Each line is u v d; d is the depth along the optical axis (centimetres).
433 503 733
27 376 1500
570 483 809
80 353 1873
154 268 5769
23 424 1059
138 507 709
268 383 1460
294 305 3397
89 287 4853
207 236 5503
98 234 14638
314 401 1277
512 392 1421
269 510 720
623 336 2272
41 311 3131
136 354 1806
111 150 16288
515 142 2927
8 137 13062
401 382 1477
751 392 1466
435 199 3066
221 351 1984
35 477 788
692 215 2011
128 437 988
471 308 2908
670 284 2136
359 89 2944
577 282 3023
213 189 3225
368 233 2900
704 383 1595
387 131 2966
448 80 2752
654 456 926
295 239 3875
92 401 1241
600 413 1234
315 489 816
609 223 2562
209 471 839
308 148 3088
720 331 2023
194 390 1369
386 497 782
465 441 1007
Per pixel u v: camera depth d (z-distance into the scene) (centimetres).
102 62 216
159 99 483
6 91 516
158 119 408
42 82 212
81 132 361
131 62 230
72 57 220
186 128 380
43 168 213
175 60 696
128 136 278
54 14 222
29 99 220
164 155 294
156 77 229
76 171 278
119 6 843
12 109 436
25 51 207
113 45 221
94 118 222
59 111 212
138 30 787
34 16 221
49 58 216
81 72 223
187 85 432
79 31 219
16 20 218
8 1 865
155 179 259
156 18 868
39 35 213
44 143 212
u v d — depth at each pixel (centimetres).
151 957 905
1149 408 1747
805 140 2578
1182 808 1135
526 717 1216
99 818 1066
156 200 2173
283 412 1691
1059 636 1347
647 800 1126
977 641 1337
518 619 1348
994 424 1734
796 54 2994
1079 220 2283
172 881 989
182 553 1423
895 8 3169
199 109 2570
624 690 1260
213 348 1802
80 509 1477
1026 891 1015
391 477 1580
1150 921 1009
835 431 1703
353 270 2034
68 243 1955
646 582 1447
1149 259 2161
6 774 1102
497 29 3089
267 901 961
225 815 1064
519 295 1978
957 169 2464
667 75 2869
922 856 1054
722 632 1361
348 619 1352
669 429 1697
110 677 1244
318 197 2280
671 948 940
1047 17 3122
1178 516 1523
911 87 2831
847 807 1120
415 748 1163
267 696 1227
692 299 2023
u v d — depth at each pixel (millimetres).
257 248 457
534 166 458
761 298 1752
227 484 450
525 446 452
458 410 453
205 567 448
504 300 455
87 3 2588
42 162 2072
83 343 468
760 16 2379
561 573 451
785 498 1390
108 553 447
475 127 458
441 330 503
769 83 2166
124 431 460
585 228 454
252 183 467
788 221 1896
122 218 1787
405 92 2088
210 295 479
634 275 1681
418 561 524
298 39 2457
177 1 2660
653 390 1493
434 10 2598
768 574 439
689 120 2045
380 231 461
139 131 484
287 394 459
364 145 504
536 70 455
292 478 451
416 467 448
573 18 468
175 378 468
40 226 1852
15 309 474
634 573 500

§

== Directions ==
Repeat exactly the lines of the material above, taking the first line, the line with "136 354 1806", and every line between them.

== Exercise answer ==
Each line is u v d; d is the depth along the optical axis (centimetres).
433 503 733
27 376 1500
570 483 809
80 353 1873
154 268 5769
23 424 1059
138 507 709
268 383 1460
294 305 3397
89 287 4853
207 236 5503
98 234 14638
314 401 1277
512 392 1421
269 510 720
623 336 2272
41 311 3131
136 354 1806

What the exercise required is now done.